My fingers are all pruney.
I just spent the last hour washing dishes as a deal so I could come on here and update. Hee hee hee. I did a good job, it’s not my fault that everything smells like vinegar (gack).
I was thinking about my older brother (sure I have a lot of them,just to keep you guessing) he’s only four years older than me. Well… three years and six months, but I figure, what ever. Anyway, I’m a devoted little LDS girl, I’m not ashamed of it. I love my religon (Before you flame me I adhere strictly to the 11th article of faith which states that (in Lay terms) you do what you do, I do what I do, we just let it go. k?) and I know it makes me happy. It might not do that for everyone– but I know it made him happy. It was one of those things you could see in his eyes, even when he was mad– or sad– that he knew it was true. That God loves us…..
Then — I don’t know where it all went wrong. I don’t know when he stopped believing it all– but I didn’t like the person he became. I still love him, he’s my brother, there isn’t any way I couldn’t. I just know that he isn’t — that he doesn’t
that he doesn’t feel right. He’s struggling. He’s confused. Because the rest of his family is LDS and he isn’t, and he doesn’t want to be on the outside, but he doesn’t want to go to a church he no longer believes in to make someone else happy.
All I know is that my older brother… the one who looks like my twin. The one who i’ve always looked up to, the one I strive to do everything right so I can be like him–
Can’t go to my wedding.
Sure I’m not engaged, or anything like that, hell, i’m not even dating much! But As I sat spinning in a computer chair today at the local store, My mom said: “That’ll be useful for when you move out” and for the first time really– it hit me.
I’m a grown up.
I have only a few months left of my life as a reckless kid, who stays out late and does things that are fun on the weekend, and — who doesn’t think about the concequences when they buy some stupid thing at the store. Then I realize–
I’ve been grown up for thirteen years now.
My brother used to stay out late, and made stupid choices without thinking about the concequences, and I saw how it hurt my family. How it hurt me. I didn’t like it, so I decided that I wouldn’t do that. And when he got his girlfriend (now wife, thank you very much) pregnant, he stepped up and took responsibility.
I was afraid. Dammit, I still am. Because– because we’re almost twins. We look so much alike it’s scary, I kid you not. Because I’m afraid of making the mistakes he made, I became my own parent. I told myself “Is it very responsible to go out and do things with people when you have homework?” and I got better grades. I said to myself “Is it really responsible to go to dances when that big test is on monday?” and I stayed home. I didn’t need my parents to ground me, or yell at me, or remind me of the concequences of my actions.
I did it myself.
I wanted to do everything right, every last thing. I wanted to take the AP tests he didn’t, I wanted to pass the classes he didn’t, I wanted to win the awards he didn’t. I wanted to be him, and better. Every good thing about him, I wanted to be.
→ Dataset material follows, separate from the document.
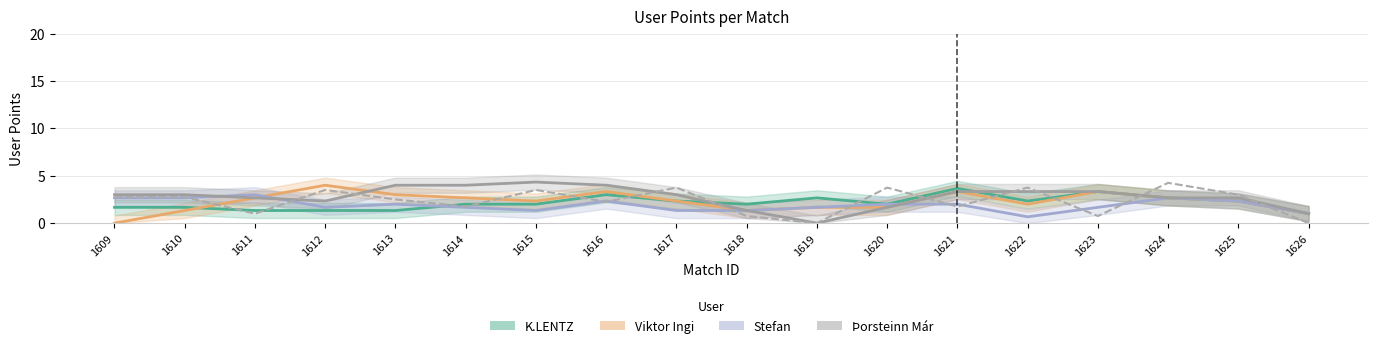

How many interior local peaks (higher than both neighbors) does the data have?

6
I lost myself while playing his shadow.
Not to mention I’m a perfectionist. It’s not hard to take the tests he didn’t, or pass the classes he didn’t– but the awards, the glory. He was an editor, and went on all the dates to all the dances.
I didn’t wish to repeat the dances– that would take away from my academic glory.
But here I am at my senior year, and the world is rushing me out into life, into the world of uncertainty where you don’t have someone to hold you hand–
and i don’t have a path to follow.
It makes me nervous. I had my entire life planned out. I was going to graduate from the academy of Travel and Tourism, work as a travel agent through my college years, and then become an English Teacher for a high school.
Then My senior year happened. I didn’t like High school students, the academy became much too– well lets just say it was far too challenging for the beginning classes you take. The college I wanted to go to, and wanted me, was Catholic, so that was banned by a higher authority… ahem. So here I am.
I’m going to go to SLCC until I decide where else to go. What a plan.